The authorities of the European Central Bank (ECB) see a growing possibility of a break in their cycle of monetary flexibility on their next April meeting, before interest rates decrease again once there is greater clarity on commercial and tax policies, four sources told Reuters.
The ECB reduced interest rates on Thursday, as expected, but President Christine Lagarde refused to repeat his previous message that the trajectory towards lower interest rates is clear, causing some confusion among investors.
The sources that spoke with Reuters after the meeting said they had a break in April as a clear possibility, of which some of them discussed informally during the pauses of the two -day meeting.
However, the sources, which represent both the milder and most aggressive field in the policy of interest of the ECB council, have agreed to be unlikely that the central bank maintains its 2.5% deposit rate and more cuts are needed, at least based on the information available today.
A pcs spokesman didn’t want to comment.
The main variables include commercial policy. If the United States require rates to the European Union, this will increase the possibilities of further cuts, perhaps even since April, some sources have said.
On the other hand, a retaliation from the European Union makes the scenario more uncertain, increasing the risk of stagflation.

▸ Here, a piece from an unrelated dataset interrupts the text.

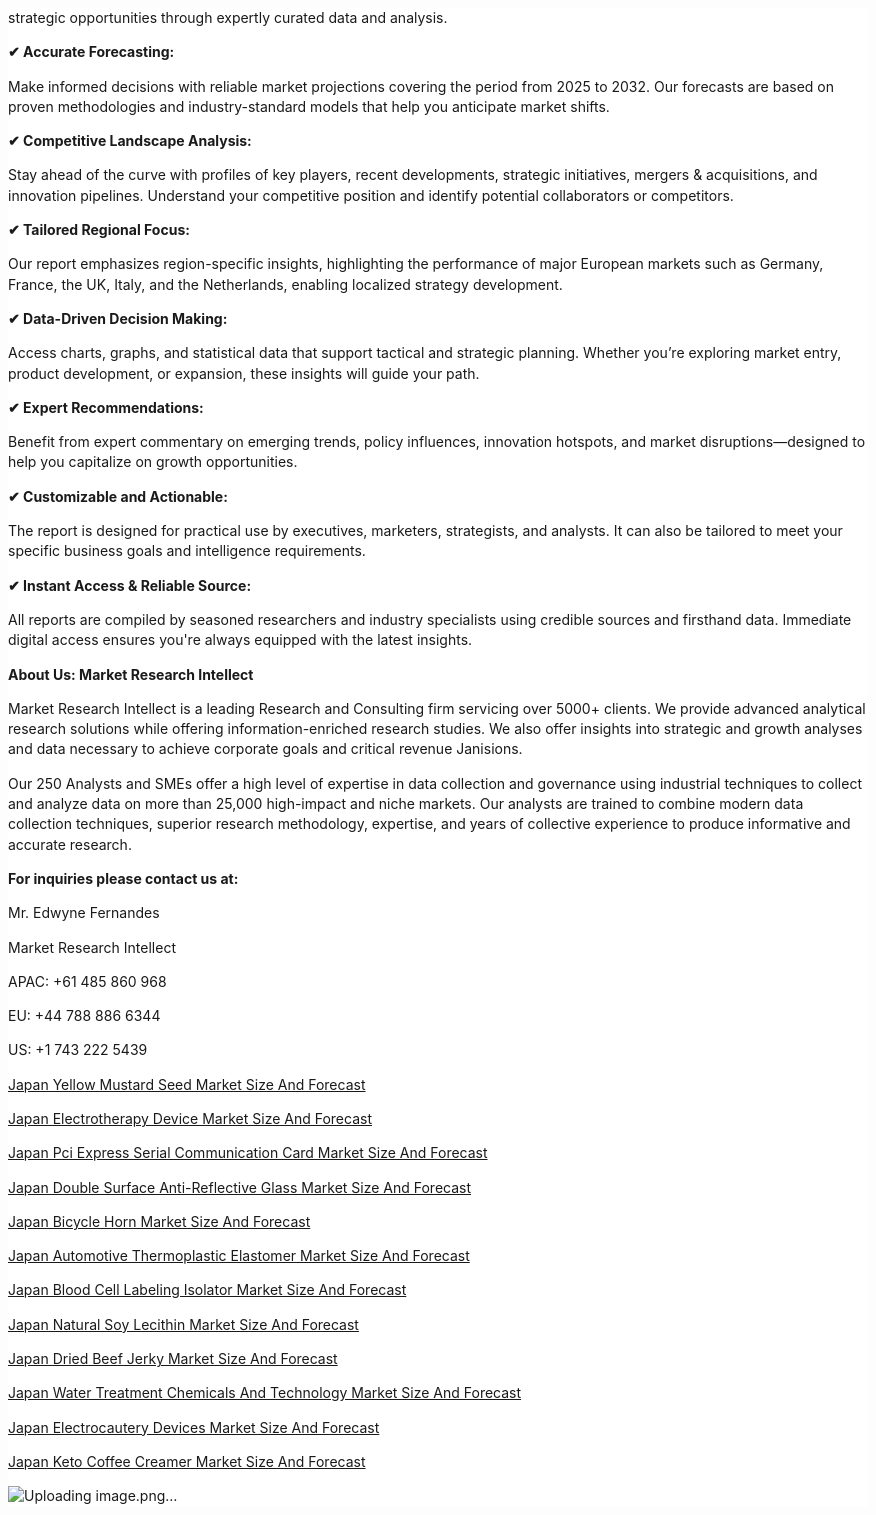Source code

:strategic opportunities through expertly curated data and analysis.</p><p><strong>✔ Accurate Forecasting:</strong></p><p>Make informed decisions with reliable market projections covering the period from 2025 to 2032. Our forecasts are based on proven methodologies and industry-standard models that help you anticipate market shifts.</p><p><strong>✔ Competitive Landscape Analysis:</strong></p><p>Stay ahead of the curve with profiles of key players, recent developments, strategic initiatives, mergers &amp; acquisitions, and innovation pipelines. Understand your competitive position and identify potential collaborators or competitors.</p><p><strong>✔ Tailored Regional Focus:</strong></p><p>Our report emphasizes region-specific insights, highlighting the performance of major European markets such as Germany, France, the UK, Italy, and the Netherlands, enabling localized strategy development.</p><p><strong>✔ Data-Driven Decision Making:</strong></p><p>Access charts, graphs, and statistical data that support tactical and strategic planning. Whether you&rsquo;re exploring market entry, product development, or expansion, these insights will guide your path.</p><p><strong>✔ Expert Recommendations:</strong></p><p>Benefit from expert commentary on emerging trends, policy influences, innovation hotspots, and market disruptions&mdash;designed to help you capitalize on growth opportunities.</p><p><strong>✔ Customizable and Actionable:</strong></p><p>The report is designed for practical use by executives, marketers, strategists, and analysts. It can also be tailored to meet your specific business goals and intelligence requirements.</p><p><strong>✔ Instant Access &amp; Reliable Source:</strong></p><p>All reports are compiled by seasoned researchers and industry specialists using credible sources and firsthand data. Immediate digital access ensures you're always equipped with the latest insights.</p><p><strong><span class="font-[700]">About Us: Market Research Intellect</span></strong></p><p><span class="">Market Research Intellect is a leading Research and Consulting firm servicing over 5000+ clients. We provide advanced analytical research solutions while offering information-enriched research studies.&nbsp;</span>We also offer insights into strategic and growth analyses and data necessary to achieve corporate goals and critical revenue Janisions.</p><p><span class="">Our 250 Analysts and SMEs offer a high level of expertise in data collection and governance using industrial techniques to collect and analyze data on more than 25,000 high-impact and niche markets. Our analysts are trained to combine modern data collection techniques, superior research methodology, expertise, and years of collective experience to produce informative and accurate research.</span></p><p><strong>For inquiries please contact us at:</strong></p><p>Mr. Edwyne Fernandes</p><p>Market Research Intellect</p><p>APAC: +61 485 860 968</p><p>EU: +44 788 886 6344</p><p>US: +1 743 222 5439</p><p><a href="https://github.com/Ankit19021994/Advisorr-SP/blob/main/Yellow-Mustard-Seed-Market/Yellow-Mustard-Seed-Market.md">Japan Yellow Mustard Seed Market Size And Forecast</a></p><p><a href="https://github.com/Ankit19021994/Advisorr-SP/blob/main/Electrotherapy-Device-Market/Electrotherapy-Device-Market.md">Japan Electrotherapy Device Market Size And Forecast</a></p><p><a href="https://github.com/Ankit19021994/Advisorr-SP/blob/main/Pci-Express-Serial-Communication-Card-Market/Pci-Express-Serial-Communication-Card-Market.md">Japan Pci Express Serial Communication Card Market Size And Forecast</a></p><p><a href="https://github.com/Ankit19021994/Advisorr-SP/blob/main/Double-Surface-Anti-Reflective-Glass-Market/Double-Surface-Anti-Reflective-Glass-Market.md">Japan Double Surface Anti-Reflective Glass Market Size And Forecast</a></p><p><a href="https://github.com/Ankit19021994/Advisorr-SP/blob/main/Bicycle-Horn-Market/Bicycle-Horn-Market.md">Japan Bicycle Horn Market Size And Forecast</a></p><p><a href="https://github.com/Ankit19021994/Advisorr-SP/blob/main/Automotive-Thermoplastic-Elastomer-Market/Automotive-Thermoplastic-Elastomer-Market.md">Japan Automotive Thermoplastic Elastomer Market Size And Forecast</a></p><p><a href="https://github.com/Ankit19021994/Advisorr-SP/blob/main/Blood-Cell-Labeling-Isolator-Market/Blood-Cell-Labeling-Isolator-Market.md">Japan Blood Cell Labeling Isolator Market Size And Forecast</a></p><p><a href="https://github.com/Ankit19021994/Advisorr-SP/blob/main/Natural-Soy-Lecithin-Market/Natural-Soy-Lecithin-Market.md">Japan Natural Soy Lecithin Market Size And Forecast</a></p><p><a href="https://github.com/Ankit19021994/Advisorr-SP/blob/main/Dried-Beef-Jerky-Market/Dried-Beef-Jerky-Market.md">Japan Dried Beef Jerky Market Size And Forecast</a></p><p><a href="https://github.com/Ankit19021994/Advisorr-SP/blob/main/Water-Treatment-Chemicals-And-Technology-Market/Water-Treatment-Chemicals-And-Technology-Market.md">Japan Water Treatment Chemicals And Technology Market Size And Forecast</a></p><p><a href="https://github.com/Ankit19021994/Advisorr-SP/blob/main/Electrocautery-Devices-Market/Electrocautery-Devices-Market.md">Japan Electrocautery Devices Market Size And Forecast</a></p><p><a href="https://github.com/Ankit19021994/Advisorr-SP/blob/main/Keto-Coffee-Creamer-Market/Keto-Coffee-Creamer-Market.md">Japan Keto Coffee Creamer Market Size And Forecast</a></p>
![Uploading image.png…]()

On the other hand, if Germany advances with its military and infrastructural expenditure plans proposed, this should increase growth and inflation and make a cut in April less likely.
The sources added that the final writing of the new ECB guide, that the interest would be “significantly less restrictive”, was the result of a middle ground achieved before the meeting.
Some wanted to maintain a reference before “restrictive” monetary policy, which means that the interest was high enough to limit economic growth. Others defended the removal of this word.